The angry woman only laughed mockingly, as she said:

"Revenge is sweet! You scorned me, Eliot Van Zandt, for that slip of a girl, and now I have my pay!"

And throwing back her handsome head against the silken back of her chair, she laughed low and exultantly.

"We did not come here for recriminations, Madame Remond. We came, as I explained just now, to hear the story you told Una."

"Oui, monsieur; but your friend there will be sorry when he hears it. In fact, his Una wished him never to know it," madame said, maliciously.

"I have no doubt it was something very horrible, but doubtless it was an untruth. We wish to hear and judge for ourselves," was her opponent's undaunted reply.

She glared at him, and muttered something uncomplimentary beneath her breath, but he continued, coolly:

"Go on and tell us, please. We do not wish to detain your estimable husband much longer from his amiable bride!"

"Very well, then, since you will have it, here is Una's history in a nutshell: She is a child of shame."

"You told me that once before; also, that she was your child, but I did not believe you," answered Carmontelle.

She glared at him angrily, and said:

"Well, part of it was untrue, but so much the worse for the girl. She might better be my child than the offspring of a slave with a taint of African blood in her veins!"

"Woman!"

Eliot had sprung at her fiercely and clutched her white shoulder in a grasp like steel. He shook her wildly in a tempest of rage.

"Unsay that lie!" he hissed, fiercely, with blazing eyes. Madame turned, shrieking, to Carmontelle.

"Make him take his hands off me!" she panted, in terror. "Do not let him kill me for telling the truth!"

It looked indeed as if her life was in danger, for Eliot's face worked with fury, and sparks of fire seemed to flash from his angry eyes. It was with the greatest difficulty that Carmontelle dragged him away from the frightened woman and forced him into a seat.

"Be calm," he said. "Do not let her lies put you into a passion."

"Prove them lies if you can!" she screamed, losing her self-possession in anger at his incredulity.

"I shall certainly endeavor to do so," he replied, calmly. "But go on; finish the details of your story. So our Una was a slave's child, you say? Who, then, was her father?"

"You force me to disgrace the dead!" she flashed. "Very well, then, it was Monsieur Lorraine."

"Lorraine dead?" he exclaimed.

"Yes," sullenly.

"I remember Lorraine well. He was an exceedingly homely man. Una does not resemble him in the least," said aggravating Carmontelle.
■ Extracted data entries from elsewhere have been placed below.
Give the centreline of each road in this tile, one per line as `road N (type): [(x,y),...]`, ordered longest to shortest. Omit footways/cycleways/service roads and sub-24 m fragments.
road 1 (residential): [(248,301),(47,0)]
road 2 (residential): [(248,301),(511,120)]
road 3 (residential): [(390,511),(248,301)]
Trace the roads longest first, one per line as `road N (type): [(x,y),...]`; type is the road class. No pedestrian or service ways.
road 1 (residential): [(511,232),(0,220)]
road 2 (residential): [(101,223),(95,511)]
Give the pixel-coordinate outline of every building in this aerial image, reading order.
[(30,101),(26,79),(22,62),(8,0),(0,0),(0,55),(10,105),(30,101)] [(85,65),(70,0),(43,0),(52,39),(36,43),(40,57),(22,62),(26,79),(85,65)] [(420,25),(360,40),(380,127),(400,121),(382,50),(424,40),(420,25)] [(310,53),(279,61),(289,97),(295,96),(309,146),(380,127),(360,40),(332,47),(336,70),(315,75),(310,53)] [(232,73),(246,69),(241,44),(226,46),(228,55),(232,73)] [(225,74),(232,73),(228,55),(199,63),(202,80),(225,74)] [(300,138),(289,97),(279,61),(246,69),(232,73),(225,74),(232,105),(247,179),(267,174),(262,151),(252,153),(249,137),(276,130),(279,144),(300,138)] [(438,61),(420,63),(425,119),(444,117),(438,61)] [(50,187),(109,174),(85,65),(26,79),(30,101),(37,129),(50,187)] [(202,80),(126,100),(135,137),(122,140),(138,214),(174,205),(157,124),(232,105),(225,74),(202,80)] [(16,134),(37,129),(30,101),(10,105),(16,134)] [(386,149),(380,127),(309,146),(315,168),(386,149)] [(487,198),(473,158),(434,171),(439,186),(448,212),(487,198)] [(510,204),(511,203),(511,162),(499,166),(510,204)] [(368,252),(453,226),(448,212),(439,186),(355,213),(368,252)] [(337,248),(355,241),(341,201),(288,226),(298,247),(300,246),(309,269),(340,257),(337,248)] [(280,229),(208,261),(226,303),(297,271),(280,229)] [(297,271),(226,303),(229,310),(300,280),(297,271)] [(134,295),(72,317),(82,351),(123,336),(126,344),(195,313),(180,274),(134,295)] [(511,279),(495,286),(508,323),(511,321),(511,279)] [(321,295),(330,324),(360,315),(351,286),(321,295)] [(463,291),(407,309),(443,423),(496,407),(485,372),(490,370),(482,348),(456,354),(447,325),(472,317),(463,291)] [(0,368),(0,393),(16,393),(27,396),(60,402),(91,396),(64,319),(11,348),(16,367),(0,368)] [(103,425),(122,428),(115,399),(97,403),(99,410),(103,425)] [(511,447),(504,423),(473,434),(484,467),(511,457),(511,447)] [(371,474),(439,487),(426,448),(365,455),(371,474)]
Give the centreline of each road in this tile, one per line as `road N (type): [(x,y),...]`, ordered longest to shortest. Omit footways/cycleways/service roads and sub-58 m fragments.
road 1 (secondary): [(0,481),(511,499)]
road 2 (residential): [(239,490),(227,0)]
Flashing him a fiery glance, she retorted:

"No, but she resembles her mother, the beautiful quadroon whom he gave me for a maid when I came to this house a bride the last year of the war. Una was a pretty little infant then, and the young quadroon, in a fit of jealous fury, told me all. Lorraine whipped her cruelly, and in her rage she stabbed herself to death. The world says that I made him jealous and drove him mad, but it is untrue. Remorse over the quadroon's death drove him inside the walls of a lunatic asylum." She paused a moment, then added: "I have told you now the simple truth, the same that I told the girl in Boston. She is the daughter of Monsieur Lorraine and his beautiful slave, and was in infancy a slave herself, until the failure of the Southern Confederacy freed her in common with all the other slaves."

She laughed aloud at the white horror of Eliot Van Zandt's face as he crouched upon a sofa at the further end of the room.

"A slave's child the bride of one of the proud, highly born Van Zandts! I am well avenged!" she exclaimed, fiendishly.